DATA RECORDS: Begin

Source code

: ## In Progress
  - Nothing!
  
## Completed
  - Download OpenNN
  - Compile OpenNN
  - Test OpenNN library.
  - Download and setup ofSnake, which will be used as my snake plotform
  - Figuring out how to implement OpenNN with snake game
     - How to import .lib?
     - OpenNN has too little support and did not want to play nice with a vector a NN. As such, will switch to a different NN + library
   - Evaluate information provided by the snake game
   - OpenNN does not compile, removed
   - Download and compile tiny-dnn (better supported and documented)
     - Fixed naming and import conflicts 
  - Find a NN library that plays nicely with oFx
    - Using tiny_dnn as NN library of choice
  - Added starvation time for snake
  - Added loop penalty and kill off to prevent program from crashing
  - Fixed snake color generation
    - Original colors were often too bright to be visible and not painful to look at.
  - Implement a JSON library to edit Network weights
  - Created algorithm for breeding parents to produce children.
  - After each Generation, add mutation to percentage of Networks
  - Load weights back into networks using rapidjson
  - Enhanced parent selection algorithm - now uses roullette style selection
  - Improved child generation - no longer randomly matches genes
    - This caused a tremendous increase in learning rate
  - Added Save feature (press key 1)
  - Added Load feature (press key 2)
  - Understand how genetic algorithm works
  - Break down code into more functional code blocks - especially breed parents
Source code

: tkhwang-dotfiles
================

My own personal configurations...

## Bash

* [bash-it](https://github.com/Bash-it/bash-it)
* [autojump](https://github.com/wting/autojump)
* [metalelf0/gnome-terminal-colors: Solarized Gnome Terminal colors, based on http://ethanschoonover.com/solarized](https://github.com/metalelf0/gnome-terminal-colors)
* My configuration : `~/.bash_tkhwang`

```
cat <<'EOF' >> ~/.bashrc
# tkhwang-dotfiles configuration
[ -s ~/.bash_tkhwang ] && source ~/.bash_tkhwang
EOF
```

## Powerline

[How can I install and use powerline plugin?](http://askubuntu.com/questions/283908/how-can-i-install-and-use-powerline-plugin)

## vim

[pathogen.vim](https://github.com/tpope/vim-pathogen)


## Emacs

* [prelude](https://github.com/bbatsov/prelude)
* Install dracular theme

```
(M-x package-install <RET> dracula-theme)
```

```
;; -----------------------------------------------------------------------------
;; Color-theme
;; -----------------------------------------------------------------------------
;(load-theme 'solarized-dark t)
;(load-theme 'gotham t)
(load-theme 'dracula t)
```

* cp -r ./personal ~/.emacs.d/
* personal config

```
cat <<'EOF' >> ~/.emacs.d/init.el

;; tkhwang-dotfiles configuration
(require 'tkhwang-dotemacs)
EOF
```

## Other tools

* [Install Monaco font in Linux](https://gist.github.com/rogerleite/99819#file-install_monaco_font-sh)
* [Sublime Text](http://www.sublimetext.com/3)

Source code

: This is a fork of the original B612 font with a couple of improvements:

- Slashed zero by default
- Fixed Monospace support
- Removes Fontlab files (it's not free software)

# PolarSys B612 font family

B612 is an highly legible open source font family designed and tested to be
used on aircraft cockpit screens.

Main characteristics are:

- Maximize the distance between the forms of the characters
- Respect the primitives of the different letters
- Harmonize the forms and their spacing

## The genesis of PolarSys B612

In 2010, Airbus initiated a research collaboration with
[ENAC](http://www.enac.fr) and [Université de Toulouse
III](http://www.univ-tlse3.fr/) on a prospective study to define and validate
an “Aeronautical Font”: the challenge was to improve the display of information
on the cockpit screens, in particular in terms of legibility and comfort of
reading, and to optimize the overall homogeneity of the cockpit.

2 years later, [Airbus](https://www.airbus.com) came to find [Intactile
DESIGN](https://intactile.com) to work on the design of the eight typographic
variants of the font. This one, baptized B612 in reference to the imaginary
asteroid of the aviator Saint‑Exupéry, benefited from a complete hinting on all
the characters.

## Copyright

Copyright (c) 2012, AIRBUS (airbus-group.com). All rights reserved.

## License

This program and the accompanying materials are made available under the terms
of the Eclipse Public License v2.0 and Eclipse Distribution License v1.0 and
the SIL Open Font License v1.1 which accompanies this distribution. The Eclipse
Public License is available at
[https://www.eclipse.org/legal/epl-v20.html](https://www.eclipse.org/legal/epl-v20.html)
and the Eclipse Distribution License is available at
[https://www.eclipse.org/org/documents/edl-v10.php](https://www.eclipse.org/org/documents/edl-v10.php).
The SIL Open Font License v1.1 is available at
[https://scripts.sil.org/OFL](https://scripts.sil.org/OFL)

DATA RECORDS: End

TASK REQUIREMENTS ▸ Please transcribe only the lines in the records above running from the line that has "- Test OpenNN library." through the line that has "- Evaluate information", both included, exactly as they appear.

EXERCISE OUTPUT ▸
  - Test OpenNN library.
  - Download and setup ofSnake, which will be used as my snake plotform
  - Figuring out how to implement OpenNN with snake game
     - How to import .lib?
     - OpenNN has too little support and did not want to play nice with a vector a NN. As such, will switch to a different NN + library
   - Evaluate information provided by the snake game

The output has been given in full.